Attributing the effect to secondary gain implies conscious or unconscious illness exaggeration by patients who receive compensation.  This has been explored previously and, although evidence of conscious exaggeration of symptoms exists, it probably only accounts for a small proportion of the difference in outcomes.

(emphasis added).  I believe anything the article gives is quickly taken away by stating that only a small percentage of people are consciously exaggerating.

Another area of interest is the fact that Peeples will generally testify that all/most of his patients were satisfied with the surgical procedures he performed.  During his deposition in this case, he stated that he was unsure whether his patients had ongoing litigation when he performed surgery.  I think he will have a tough time explaining how he saw “compensation status” behavior in his practice when he will admit that in most cases he wasn’t aware when his clients had pending workers’ compensation cases or personal injury cases.

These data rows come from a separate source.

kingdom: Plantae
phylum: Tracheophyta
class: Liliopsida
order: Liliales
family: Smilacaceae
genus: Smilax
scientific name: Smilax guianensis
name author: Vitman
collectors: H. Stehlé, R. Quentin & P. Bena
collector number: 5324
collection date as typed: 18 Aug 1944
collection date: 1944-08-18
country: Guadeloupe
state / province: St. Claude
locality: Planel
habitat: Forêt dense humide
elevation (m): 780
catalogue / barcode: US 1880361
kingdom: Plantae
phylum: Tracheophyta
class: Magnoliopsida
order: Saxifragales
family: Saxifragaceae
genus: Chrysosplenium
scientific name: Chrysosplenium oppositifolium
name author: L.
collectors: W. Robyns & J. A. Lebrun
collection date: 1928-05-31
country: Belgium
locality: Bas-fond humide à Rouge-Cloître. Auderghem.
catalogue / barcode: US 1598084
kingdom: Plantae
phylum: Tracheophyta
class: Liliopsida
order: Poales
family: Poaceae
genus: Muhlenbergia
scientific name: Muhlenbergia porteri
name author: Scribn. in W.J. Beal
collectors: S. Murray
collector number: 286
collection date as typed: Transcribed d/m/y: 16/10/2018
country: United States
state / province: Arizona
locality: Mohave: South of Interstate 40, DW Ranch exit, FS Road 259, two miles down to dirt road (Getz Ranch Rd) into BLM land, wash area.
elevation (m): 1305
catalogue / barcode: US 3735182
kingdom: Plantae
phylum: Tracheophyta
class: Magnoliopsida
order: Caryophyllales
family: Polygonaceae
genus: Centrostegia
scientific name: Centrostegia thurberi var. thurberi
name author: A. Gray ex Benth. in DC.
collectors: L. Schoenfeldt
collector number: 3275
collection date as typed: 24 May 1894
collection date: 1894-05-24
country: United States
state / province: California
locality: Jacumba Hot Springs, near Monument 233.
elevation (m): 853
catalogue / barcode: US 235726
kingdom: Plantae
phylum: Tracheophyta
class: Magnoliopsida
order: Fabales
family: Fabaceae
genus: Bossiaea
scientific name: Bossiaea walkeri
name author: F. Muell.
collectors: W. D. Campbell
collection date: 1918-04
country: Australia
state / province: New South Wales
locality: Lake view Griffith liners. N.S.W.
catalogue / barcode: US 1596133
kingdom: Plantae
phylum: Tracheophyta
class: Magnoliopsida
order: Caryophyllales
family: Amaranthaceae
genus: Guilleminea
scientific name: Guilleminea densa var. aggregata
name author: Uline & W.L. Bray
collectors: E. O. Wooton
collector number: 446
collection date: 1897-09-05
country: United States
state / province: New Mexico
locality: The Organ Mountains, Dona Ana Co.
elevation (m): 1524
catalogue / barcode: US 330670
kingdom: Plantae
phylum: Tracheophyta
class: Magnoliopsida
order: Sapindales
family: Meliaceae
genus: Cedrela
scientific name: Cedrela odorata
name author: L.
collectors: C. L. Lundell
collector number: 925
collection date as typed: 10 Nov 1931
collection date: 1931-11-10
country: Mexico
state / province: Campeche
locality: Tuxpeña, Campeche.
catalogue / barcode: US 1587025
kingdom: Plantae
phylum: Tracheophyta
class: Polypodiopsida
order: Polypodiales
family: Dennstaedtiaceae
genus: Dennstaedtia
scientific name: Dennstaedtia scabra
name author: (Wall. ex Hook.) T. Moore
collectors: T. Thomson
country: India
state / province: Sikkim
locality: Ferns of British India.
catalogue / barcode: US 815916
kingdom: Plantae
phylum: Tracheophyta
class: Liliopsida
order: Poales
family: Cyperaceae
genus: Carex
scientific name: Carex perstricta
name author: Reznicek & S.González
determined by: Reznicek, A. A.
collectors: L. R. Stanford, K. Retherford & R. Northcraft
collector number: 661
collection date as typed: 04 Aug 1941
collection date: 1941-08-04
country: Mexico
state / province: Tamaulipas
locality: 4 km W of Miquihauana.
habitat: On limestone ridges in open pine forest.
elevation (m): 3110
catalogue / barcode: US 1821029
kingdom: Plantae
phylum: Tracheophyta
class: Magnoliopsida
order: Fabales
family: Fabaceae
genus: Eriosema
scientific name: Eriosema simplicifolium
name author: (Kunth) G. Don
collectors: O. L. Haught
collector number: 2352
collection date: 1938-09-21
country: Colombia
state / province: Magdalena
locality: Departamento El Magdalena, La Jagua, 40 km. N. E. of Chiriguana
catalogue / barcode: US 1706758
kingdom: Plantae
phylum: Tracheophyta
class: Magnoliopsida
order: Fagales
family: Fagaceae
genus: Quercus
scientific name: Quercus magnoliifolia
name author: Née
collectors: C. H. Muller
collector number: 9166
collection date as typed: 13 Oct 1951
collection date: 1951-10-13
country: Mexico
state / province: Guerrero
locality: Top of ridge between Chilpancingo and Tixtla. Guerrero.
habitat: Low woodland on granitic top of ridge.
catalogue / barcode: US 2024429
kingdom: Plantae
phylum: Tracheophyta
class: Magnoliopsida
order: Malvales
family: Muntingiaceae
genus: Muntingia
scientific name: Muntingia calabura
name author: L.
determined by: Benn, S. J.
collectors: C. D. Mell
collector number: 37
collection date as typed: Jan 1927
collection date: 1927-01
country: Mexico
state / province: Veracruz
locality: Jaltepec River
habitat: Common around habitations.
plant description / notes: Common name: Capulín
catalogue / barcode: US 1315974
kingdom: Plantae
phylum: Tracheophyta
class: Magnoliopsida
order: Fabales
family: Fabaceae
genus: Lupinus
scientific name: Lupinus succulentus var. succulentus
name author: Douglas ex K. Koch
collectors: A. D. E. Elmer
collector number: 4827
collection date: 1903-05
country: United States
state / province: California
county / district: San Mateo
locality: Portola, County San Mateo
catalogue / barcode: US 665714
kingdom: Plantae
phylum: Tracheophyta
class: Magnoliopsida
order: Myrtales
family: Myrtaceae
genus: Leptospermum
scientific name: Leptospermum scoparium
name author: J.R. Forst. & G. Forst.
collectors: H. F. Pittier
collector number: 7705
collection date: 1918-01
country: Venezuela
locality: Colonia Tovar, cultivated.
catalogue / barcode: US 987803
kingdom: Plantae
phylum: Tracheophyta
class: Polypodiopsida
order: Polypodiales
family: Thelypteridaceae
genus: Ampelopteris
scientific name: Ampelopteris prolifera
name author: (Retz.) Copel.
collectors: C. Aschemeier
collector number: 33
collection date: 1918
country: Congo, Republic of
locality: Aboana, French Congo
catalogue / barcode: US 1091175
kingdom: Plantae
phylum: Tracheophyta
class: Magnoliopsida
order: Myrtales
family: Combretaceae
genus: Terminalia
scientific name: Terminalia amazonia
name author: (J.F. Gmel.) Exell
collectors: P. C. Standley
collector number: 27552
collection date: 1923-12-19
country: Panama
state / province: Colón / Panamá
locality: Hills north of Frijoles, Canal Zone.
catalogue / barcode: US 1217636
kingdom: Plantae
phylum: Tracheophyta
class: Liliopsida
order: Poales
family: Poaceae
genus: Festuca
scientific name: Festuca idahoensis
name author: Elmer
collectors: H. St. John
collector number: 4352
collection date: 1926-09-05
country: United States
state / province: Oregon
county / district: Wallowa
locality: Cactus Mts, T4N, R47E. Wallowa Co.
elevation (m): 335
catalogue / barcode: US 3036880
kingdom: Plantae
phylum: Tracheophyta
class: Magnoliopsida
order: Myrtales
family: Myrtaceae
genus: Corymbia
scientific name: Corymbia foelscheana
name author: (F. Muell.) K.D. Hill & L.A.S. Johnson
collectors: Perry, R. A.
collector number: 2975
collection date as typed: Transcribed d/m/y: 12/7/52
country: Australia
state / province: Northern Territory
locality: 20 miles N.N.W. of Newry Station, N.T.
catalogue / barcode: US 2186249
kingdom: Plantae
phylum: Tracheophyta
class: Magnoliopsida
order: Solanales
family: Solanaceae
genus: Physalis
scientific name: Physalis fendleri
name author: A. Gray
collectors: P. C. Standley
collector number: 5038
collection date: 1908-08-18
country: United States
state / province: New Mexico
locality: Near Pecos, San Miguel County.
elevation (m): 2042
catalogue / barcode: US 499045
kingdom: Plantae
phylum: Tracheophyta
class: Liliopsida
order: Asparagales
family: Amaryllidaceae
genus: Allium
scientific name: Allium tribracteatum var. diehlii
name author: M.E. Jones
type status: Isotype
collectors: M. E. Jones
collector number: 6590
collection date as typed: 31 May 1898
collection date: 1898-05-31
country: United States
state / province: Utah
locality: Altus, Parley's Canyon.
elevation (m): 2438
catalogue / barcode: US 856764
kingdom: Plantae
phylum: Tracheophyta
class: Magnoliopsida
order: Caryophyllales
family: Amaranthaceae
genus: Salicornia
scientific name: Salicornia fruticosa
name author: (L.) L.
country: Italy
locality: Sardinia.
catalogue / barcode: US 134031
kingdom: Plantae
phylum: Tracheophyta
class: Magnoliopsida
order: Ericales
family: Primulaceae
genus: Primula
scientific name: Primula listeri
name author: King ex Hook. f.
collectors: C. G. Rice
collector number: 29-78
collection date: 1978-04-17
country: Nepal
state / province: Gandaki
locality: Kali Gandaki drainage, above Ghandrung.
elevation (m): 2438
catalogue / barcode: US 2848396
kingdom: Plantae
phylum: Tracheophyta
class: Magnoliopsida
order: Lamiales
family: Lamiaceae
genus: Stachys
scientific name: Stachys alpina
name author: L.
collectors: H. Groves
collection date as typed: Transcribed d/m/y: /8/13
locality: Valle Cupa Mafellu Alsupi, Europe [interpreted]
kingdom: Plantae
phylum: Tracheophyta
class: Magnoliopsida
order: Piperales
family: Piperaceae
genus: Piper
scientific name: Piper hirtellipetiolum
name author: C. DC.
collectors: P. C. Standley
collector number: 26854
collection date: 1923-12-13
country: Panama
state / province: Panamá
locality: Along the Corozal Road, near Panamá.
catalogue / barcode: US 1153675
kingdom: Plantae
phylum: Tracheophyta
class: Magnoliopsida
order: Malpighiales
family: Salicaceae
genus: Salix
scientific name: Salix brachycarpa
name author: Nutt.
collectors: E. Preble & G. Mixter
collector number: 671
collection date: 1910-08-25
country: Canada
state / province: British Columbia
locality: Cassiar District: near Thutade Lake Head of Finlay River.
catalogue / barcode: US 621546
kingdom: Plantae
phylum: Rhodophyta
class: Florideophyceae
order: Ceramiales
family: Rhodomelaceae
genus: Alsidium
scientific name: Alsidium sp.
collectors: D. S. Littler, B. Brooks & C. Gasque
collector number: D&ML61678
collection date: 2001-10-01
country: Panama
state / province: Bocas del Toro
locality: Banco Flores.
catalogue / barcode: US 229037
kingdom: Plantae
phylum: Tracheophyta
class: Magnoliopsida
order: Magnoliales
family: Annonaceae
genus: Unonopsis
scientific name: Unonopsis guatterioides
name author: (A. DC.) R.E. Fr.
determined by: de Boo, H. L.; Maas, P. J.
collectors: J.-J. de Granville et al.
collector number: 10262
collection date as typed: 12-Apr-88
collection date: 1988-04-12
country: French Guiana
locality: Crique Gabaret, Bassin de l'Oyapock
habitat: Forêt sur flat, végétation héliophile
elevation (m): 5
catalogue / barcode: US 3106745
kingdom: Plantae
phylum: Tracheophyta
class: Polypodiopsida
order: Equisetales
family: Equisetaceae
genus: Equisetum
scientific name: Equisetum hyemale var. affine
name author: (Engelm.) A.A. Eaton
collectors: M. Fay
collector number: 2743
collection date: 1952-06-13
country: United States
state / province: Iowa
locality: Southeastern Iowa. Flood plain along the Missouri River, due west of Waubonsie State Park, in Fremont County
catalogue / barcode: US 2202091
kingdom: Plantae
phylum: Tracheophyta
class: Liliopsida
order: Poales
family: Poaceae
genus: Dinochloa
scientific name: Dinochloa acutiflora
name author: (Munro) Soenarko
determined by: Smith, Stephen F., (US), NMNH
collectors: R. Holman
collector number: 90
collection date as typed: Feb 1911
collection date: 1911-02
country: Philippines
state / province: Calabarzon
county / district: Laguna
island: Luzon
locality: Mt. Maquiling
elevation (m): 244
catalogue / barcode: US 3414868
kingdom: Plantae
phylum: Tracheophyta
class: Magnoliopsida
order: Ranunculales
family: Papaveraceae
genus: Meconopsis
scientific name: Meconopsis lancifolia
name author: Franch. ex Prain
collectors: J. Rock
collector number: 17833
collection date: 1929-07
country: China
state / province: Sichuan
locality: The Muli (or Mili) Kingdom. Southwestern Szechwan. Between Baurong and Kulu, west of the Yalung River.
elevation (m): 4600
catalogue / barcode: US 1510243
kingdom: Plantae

Again, Peeples made no specific reference to my client’s “compensation status” in his report.

In conclusion, if Peeples is unwilling to give a definitive position on whether your client has secondary gain, is a malingerer, has “illness behavior” as referenced in the Spine article, or is having a poor surgical outcome due to their “compensation status” as referred to in the JAMA article, then trial judges should grant motions in limine filed by plaintiff’s counsel to exclude this line of testimony.  There is also a strong argument that the articles themselves should be in limined out under Daubert as they don’t help the trier of fact decide an issue at hand in the case.

Alternatively, if trial judges let Peeples testify based on the above two articles, then there is enough fertile ground in the articles to make hay with Peeples on cross examination.

Carter C. Stein
Attorney at Law

Saturday, June 16, 2012

In a worker's compensation case, Dr. Peeples was deposed by Joey McCutchen on May 14, 2012.  In that case, Dr. Peeples testified that his income at PMLC for the calendar year 2011 was $375,000.  Surprisingly, he did not know what his income was at his primary medical practice, OrthoArkansas, for the same time period.